WORK TO DO
Rewrite the data as a numbered list with blank lines omitted, starting at the beginning of the data and ending with the line that contains "Number of spoons on the white backdrop: 2", inclusive. Leave the pictures out of your answer.

Data items:
********************

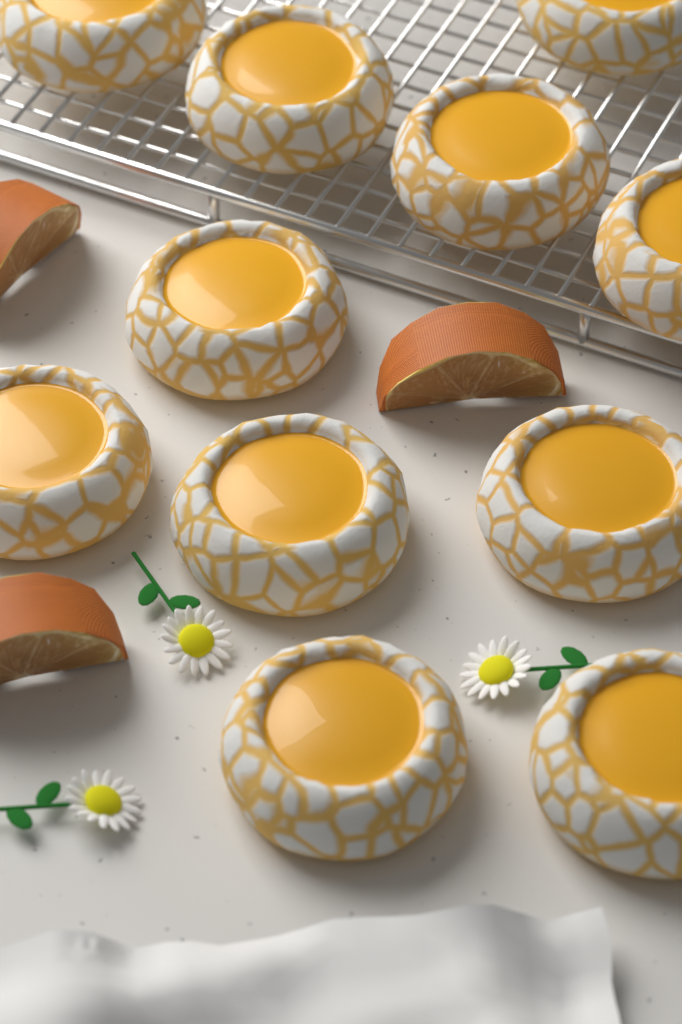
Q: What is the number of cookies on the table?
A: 11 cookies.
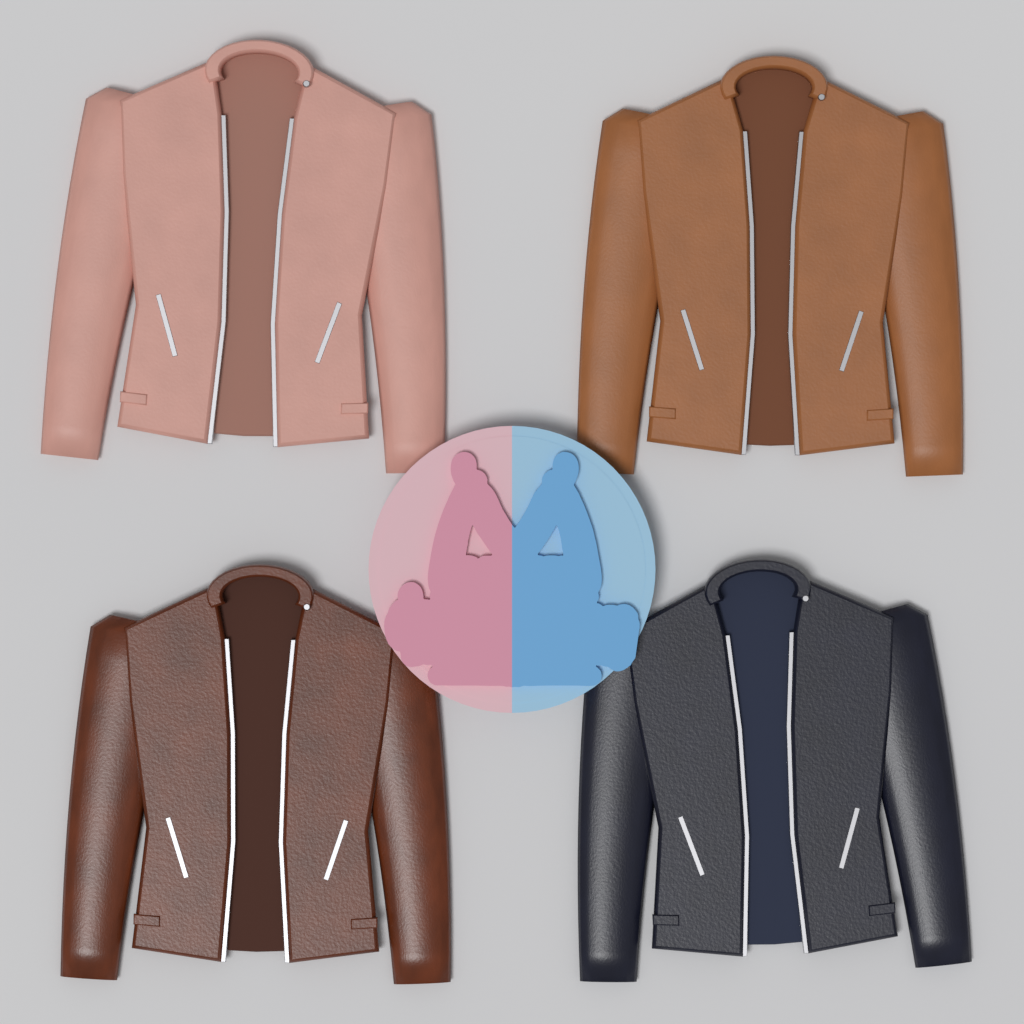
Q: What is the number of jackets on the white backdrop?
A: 4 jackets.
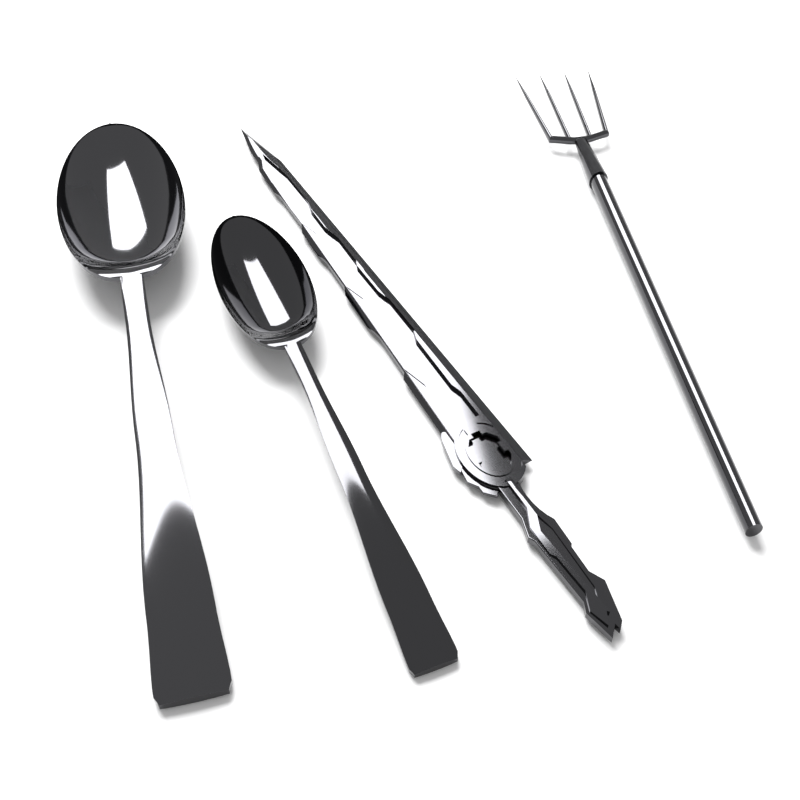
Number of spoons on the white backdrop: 2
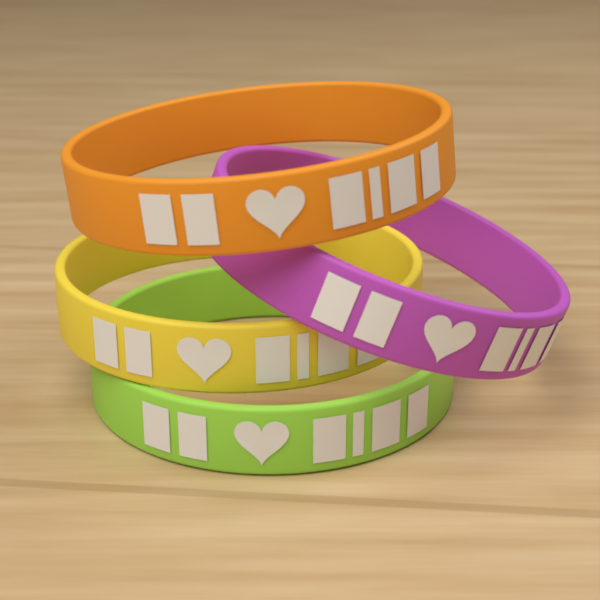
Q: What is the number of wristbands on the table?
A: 4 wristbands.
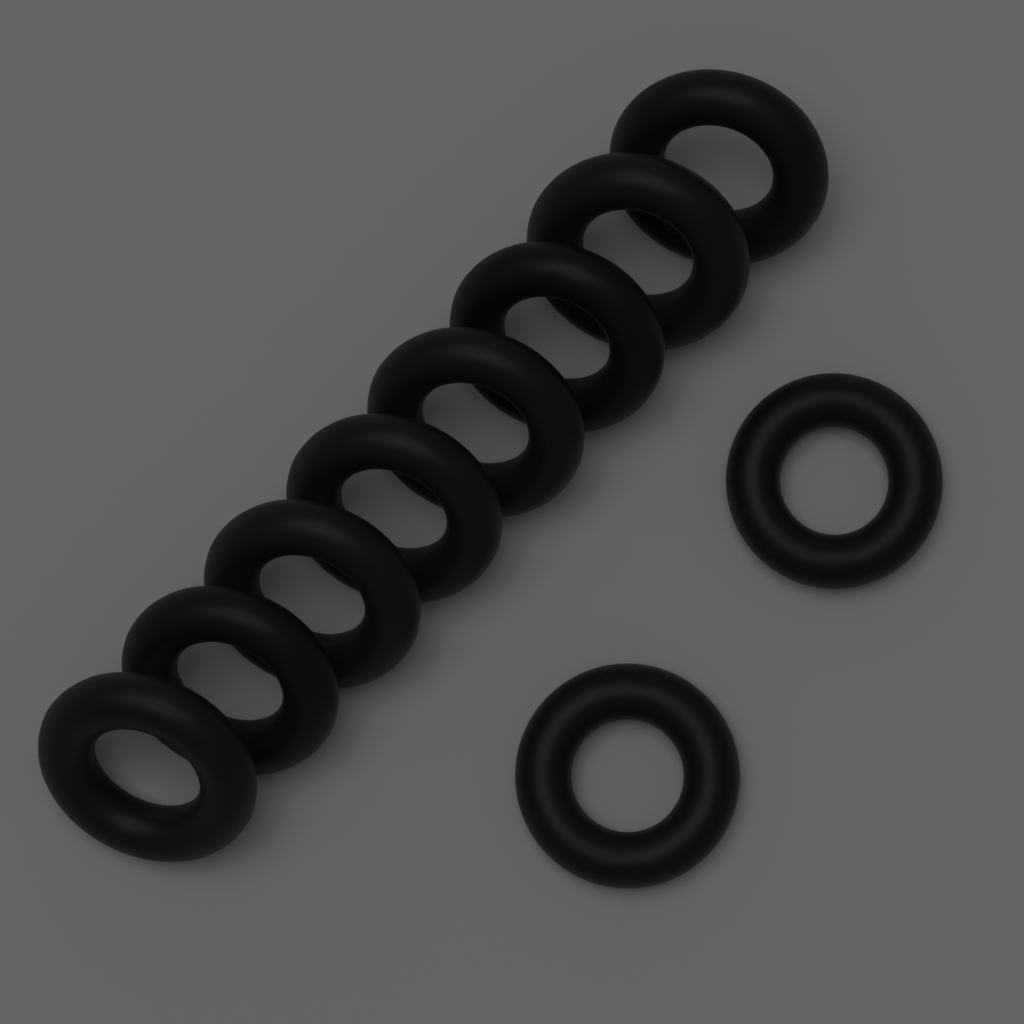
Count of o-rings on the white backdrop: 10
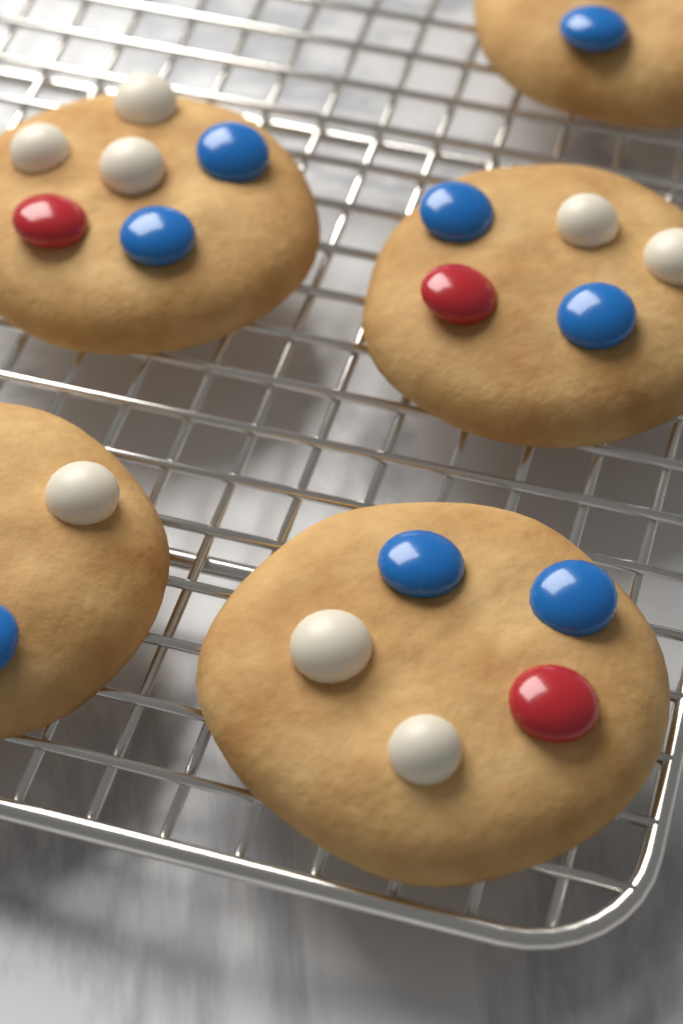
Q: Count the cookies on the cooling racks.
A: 5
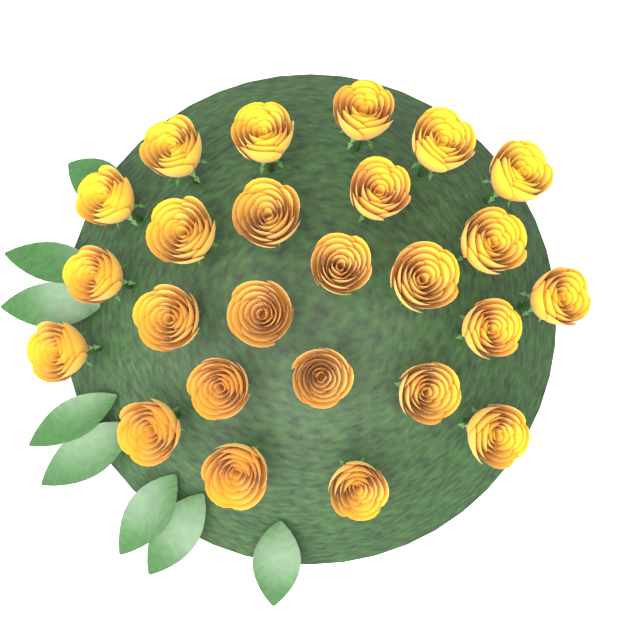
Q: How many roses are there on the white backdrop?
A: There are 25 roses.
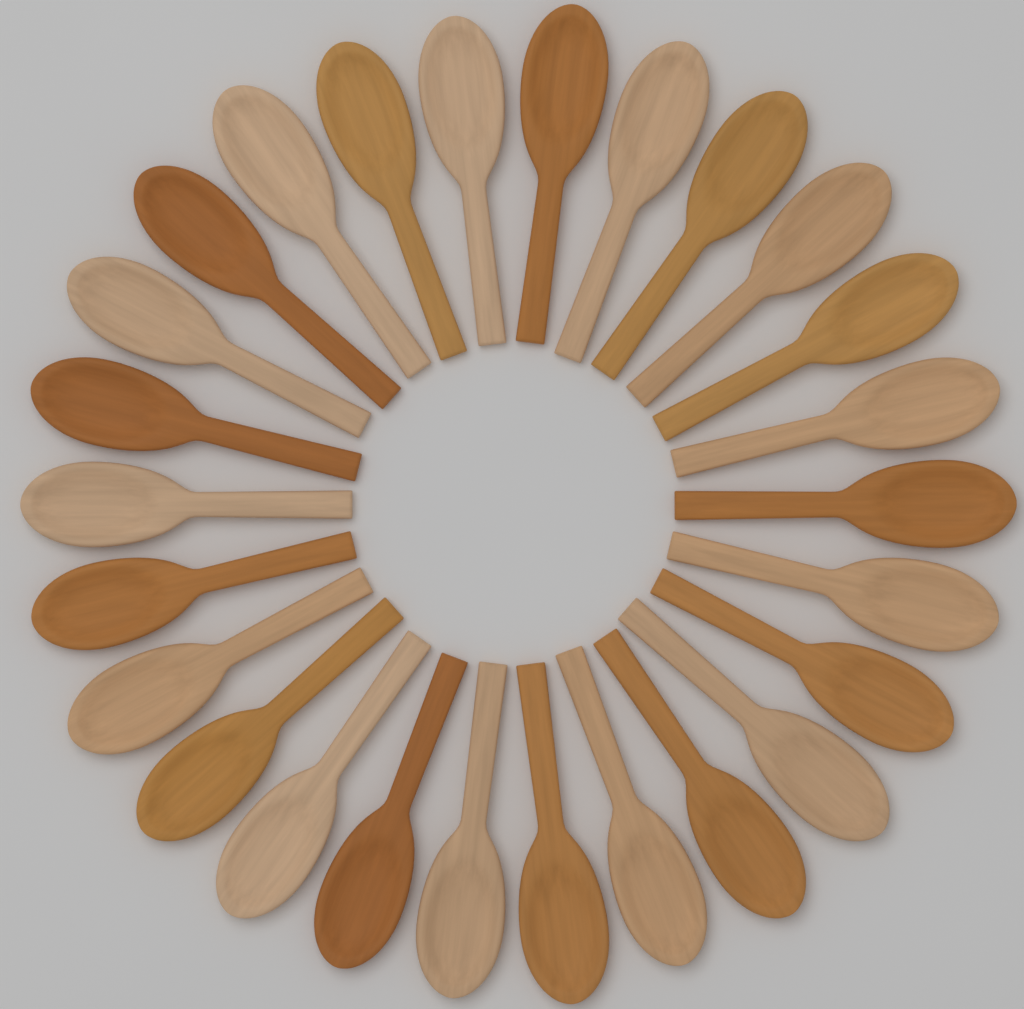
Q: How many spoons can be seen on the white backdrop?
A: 26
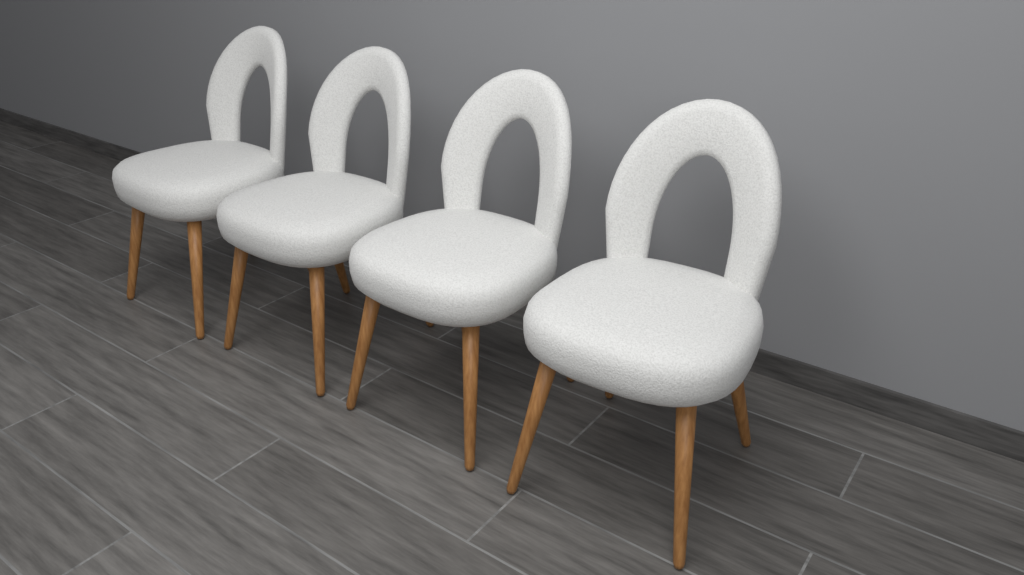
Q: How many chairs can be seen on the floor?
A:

********************

OUTPUT
1. Q: What is the number of cookies on the table?
2. A: 11 cookies.
3. Q: What is the number of jackets on the white backdrop?
4. A: 4 jackets.
5. Number of spoons on the white backdrop: 2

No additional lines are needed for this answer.